→ **What is needed**
Repeat the rows verbatim, starting at the beginning and going on through the line with "#6 stacked rock (284,138,316,192)". Leave the pictures out of your answer.

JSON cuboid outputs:
⁂

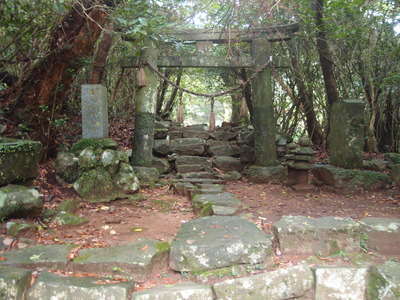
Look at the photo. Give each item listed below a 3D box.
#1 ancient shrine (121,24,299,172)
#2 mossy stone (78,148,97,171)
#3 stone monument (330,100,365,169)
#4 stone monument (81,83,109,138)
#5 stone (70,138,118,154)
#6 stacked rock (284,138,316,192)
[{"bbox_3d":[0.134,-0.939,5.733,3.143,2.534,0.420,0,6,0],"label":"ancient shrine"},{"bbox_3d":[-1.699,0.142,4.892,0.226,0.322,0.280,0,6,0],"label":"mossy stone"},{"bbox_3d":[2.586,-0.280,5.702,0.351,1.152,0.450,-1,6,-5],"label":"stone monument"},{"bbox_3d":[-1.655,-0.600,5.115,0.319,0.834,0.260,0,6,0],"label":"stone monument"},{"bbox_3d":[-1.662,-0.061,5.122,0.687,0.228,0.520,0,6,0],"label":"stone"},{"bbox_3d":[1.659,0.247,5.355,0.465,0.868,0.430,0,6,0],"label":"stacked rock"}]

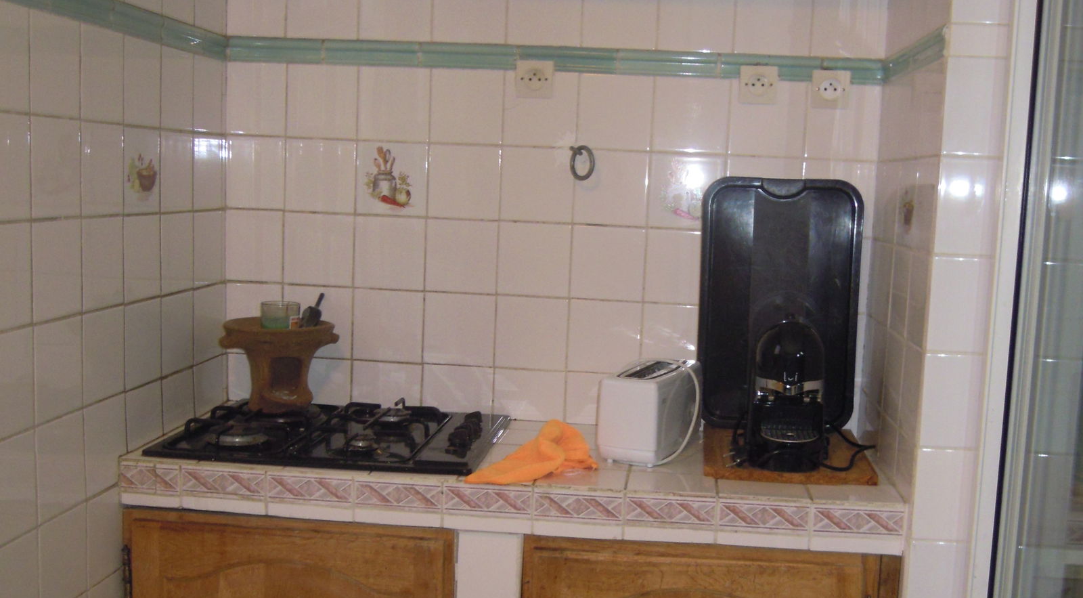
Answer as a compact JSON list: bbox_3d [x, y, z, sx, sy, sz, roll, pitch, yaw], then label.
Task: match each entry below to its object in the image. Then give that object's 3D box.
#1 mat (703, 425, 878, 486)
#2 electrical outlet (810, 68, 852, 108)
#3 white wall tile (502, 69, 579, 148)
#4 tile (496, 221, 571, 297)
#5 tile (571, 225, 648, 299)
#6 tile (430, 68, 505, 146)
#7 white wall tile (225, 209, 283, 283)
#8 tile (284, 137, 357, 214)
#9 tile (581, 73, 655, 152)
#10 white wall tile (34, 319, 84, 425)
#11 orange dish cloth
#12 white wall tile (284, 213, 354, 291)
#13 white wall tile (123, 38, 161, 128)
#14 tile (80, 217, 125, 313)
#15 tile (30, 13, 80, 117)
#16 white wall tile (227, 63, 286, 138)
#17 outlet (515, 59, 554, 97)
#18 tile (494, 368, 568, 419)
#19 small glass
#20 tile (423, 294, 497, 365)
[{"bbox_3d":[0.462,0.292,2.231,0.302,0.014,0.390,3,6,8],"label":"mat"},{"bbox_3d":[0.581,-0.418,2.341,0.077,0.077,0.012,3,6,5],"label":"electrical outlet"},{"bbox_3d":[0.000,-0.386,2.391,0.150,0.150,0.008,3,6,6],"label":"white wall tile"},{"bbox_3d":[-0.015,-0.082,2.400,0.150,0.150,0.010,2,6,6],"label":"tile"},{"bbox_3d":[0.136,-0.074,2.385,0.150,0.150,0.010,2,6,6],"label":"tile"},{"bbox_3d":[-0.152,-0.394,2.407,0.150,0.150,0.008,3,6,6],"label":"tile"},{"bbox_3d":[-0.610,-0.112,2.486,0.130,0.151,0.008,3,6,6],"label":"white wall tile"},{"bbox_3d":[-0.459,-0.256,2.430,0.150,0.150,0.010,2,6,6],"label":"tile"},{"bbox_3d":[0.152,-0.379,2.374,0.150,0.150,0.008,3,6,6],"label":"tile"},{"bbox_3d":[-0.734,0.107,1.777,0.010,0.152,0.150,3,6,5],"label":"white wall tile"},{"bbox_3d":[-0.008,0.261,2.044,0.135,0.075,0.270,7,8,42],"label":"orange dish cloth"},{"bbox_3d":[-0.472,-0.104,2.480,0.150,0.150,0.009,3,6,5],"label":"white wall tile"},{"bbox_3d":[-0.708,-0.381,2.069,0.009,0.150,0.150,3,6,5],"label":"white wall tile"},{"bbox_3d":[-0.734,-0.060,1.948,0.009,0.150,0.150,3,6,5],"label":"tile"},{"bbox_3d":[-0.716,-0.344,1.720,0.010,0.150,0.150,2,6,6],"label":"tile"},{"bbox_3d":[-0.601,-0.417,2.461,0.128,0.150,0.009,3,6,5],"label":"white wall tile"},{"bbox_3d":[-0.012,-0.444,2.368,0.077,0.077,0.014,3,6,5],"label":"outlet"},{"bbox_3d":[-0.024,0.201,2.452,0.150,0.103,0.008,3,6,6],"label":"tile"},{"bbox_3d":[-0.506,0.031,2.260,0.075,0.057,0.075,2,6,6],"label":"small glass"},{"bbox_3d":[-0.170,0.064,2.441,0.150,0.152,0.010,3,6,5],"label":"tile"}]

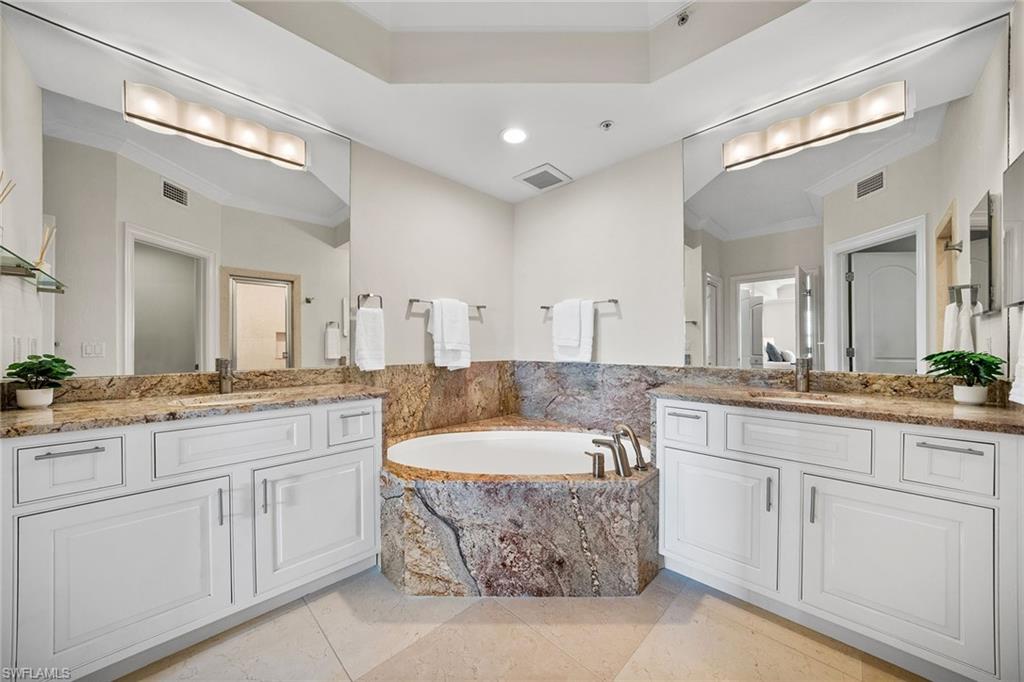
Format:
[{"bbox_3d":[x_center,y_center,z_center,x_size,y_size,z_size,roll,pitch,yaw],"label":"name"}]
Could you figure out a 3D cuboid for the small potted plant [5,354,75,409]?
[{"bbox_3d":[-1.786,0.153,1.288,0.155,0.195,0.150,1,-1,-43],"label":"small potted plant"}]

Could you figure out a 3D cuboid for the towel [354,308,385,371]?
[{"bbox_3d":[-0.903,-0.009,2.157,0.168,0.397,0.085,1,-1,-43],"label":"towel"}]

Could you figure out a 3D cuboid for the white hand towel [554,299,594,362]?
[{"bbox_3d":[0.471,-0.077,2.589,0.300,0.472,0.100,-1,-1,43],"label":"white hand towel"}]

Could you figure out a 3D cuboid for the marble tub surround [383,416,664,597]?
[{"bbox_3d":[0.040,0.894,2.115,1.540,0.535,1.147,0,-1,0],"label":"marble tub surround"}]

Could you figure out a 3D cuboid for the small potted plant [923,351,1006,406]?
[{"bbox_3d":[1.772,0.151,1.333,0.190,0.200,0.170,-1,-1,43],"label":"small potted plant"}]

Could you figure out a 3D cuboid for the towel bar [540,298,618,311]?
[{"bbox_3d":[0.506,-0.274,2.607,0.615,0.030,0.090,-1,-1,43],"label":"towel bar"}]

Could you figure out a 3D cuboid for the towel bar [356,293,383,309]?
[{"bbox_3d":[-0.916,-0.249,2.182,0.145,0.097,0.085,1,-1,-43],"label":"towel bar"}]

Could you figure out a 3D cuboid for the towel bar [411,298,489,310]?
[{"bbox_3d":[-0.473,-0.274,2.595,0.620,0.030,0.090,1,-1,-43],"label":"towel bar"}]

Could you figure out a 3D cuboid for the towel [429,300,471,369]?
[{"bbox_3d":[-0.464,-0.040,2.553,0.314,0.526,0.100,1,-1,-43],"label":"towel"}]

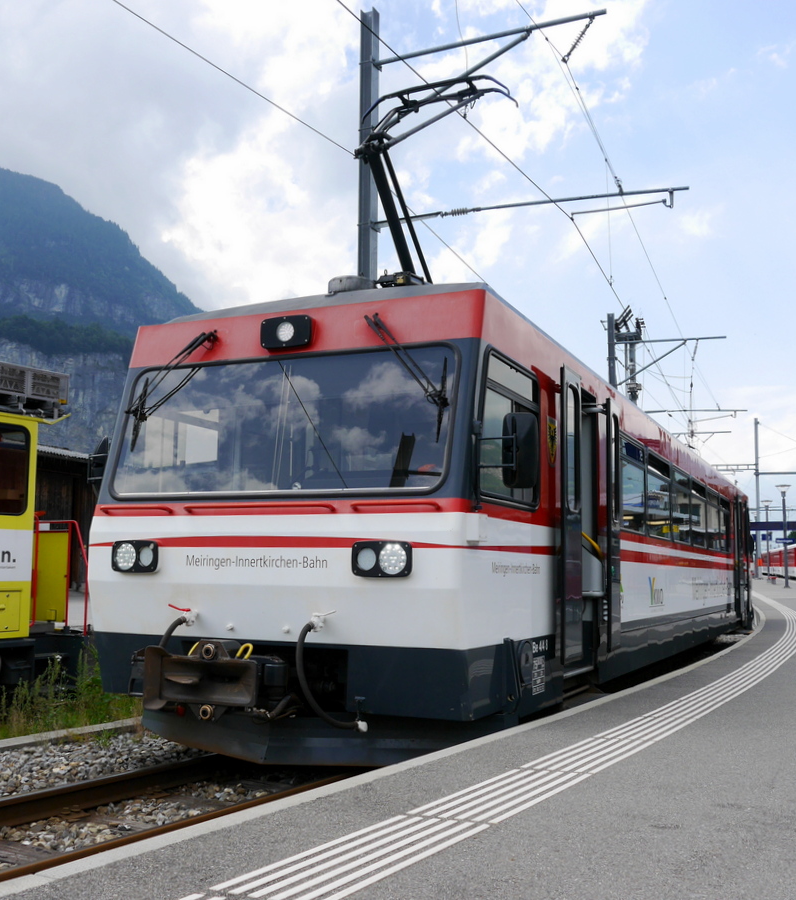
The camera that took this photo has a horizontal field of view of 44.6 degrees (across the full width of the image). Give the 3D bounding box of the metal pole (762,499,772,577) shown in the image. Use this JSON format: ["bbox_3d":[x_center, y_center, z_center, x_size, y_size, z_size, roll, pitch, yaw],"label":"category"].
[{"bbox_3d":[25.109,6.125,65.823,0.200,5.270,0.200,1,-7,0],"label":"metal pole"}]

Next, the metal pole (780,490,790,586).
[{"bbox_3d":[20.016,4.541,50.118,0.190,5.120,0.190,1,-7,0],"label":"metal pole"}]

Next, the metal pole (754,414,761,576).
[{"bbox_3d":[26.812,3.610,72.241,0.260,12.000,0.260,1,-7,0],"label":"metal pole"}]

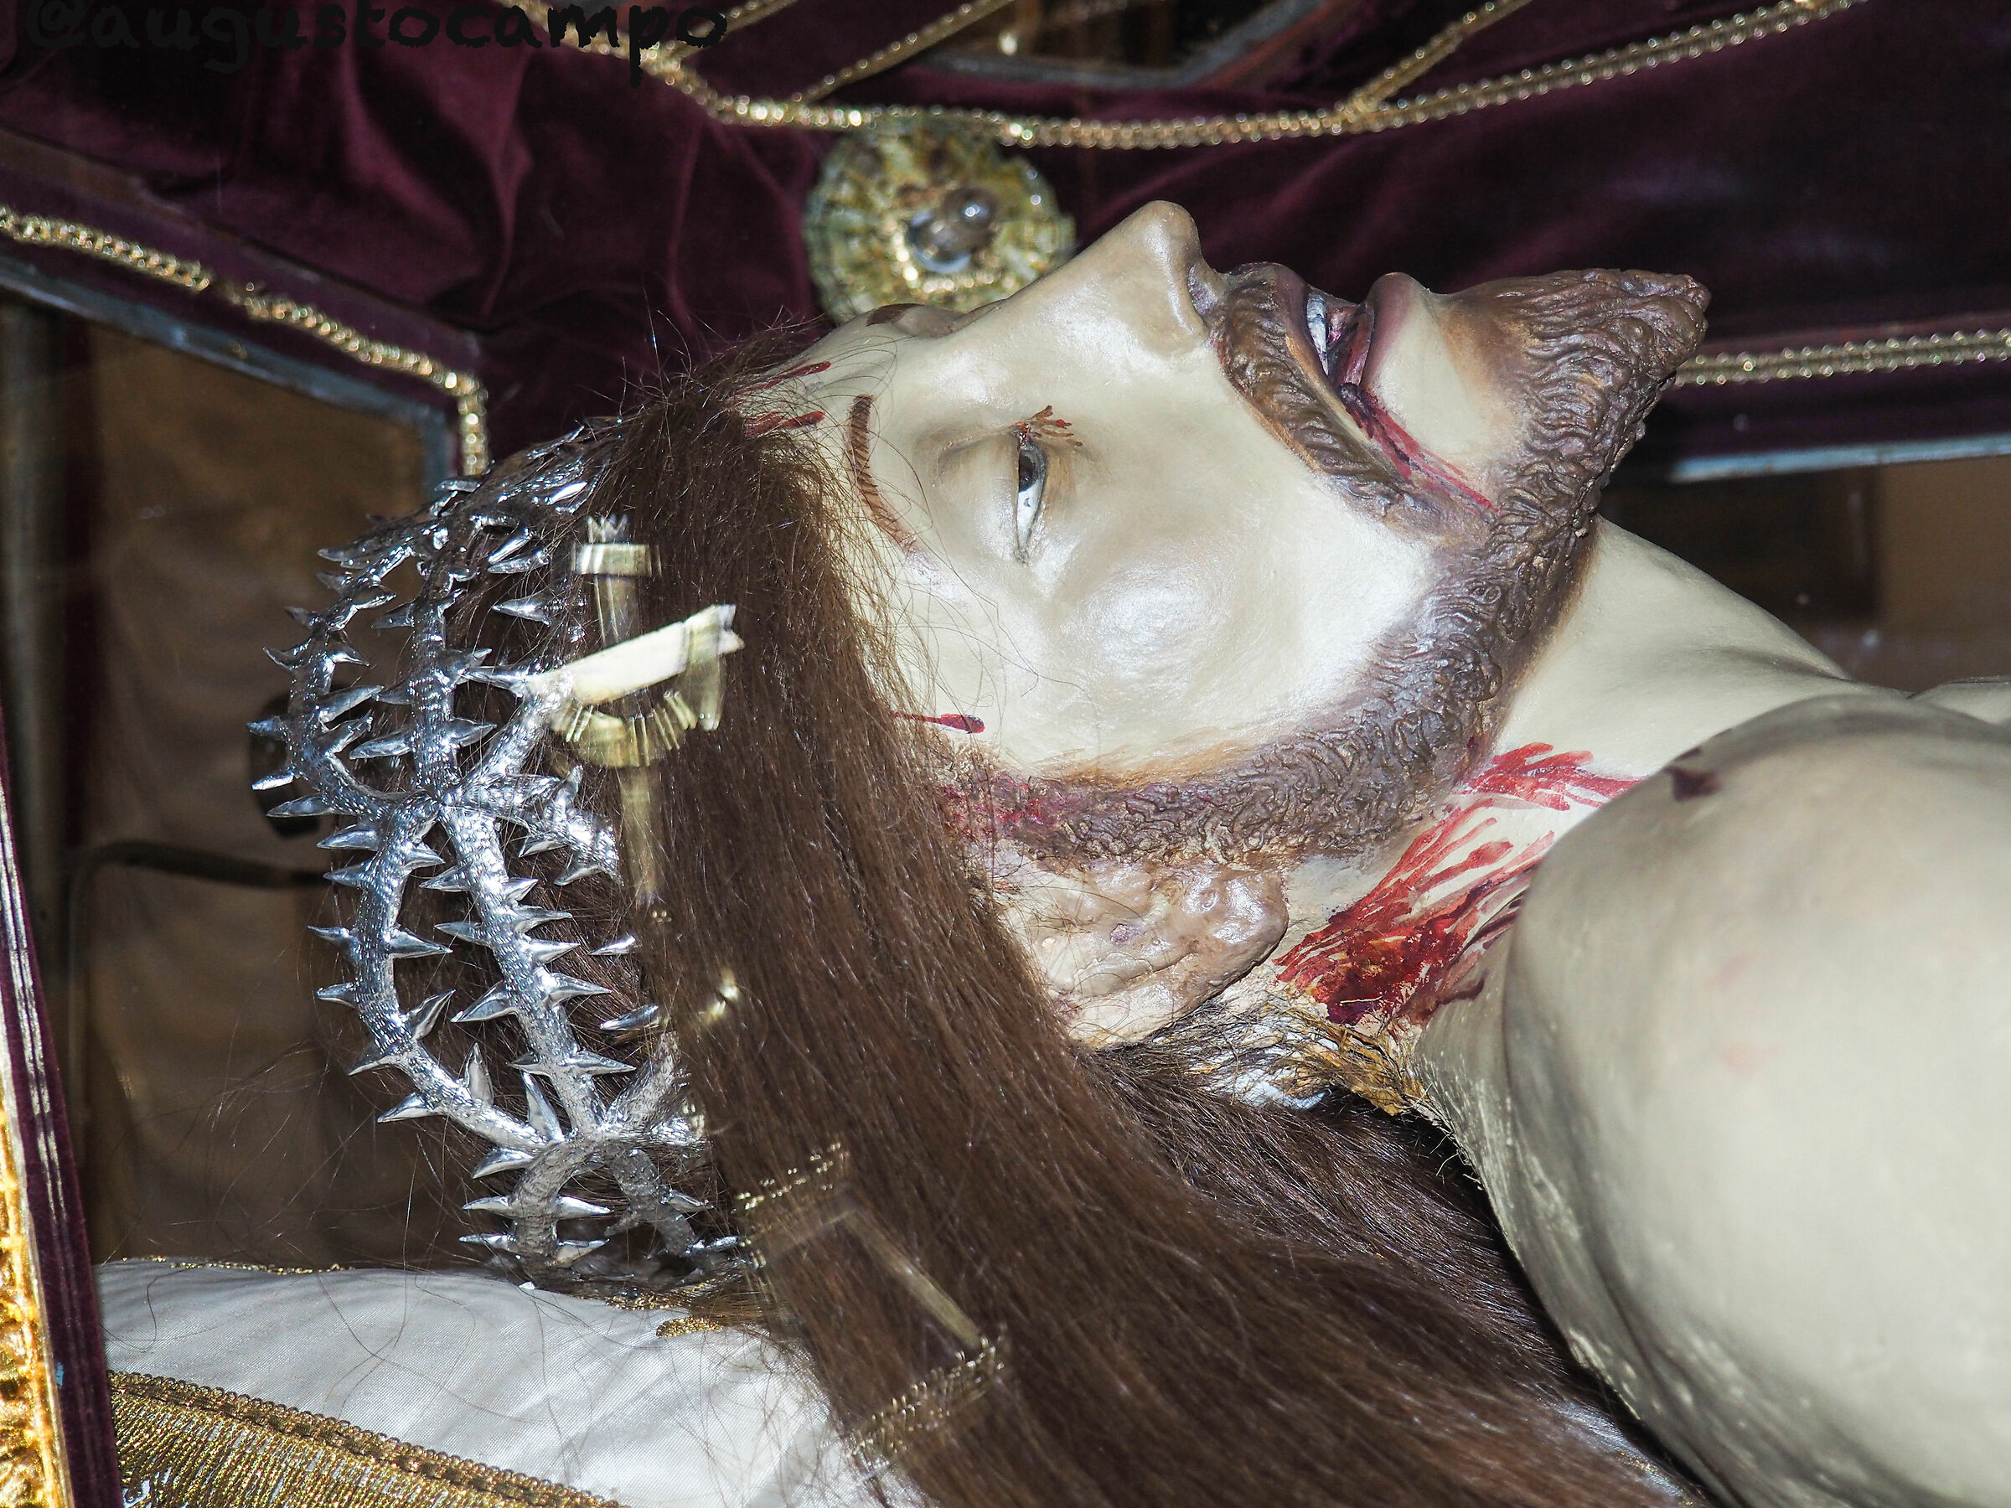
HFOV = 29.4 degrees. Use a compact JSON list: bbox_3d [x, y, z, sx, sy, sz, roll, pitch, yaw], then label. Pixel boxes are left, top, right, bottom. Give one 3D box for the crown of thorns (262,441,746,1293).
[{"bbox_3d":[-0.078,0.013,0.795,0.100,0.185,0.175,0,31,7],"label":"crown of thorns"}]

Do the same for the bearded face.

⁂

→ **Answer section**
Look at the photo. Give each item listed below a 3D box.
#1 ancient shrine (121,24,299,172)
#2 mossy stone (78,148,97,171)
#3 stone monument (330,100,365,169)
#4 stone monument (81,83,109,138)
#5 stone (70,138,118,154)
#6 stacked rock (284,138,316,192)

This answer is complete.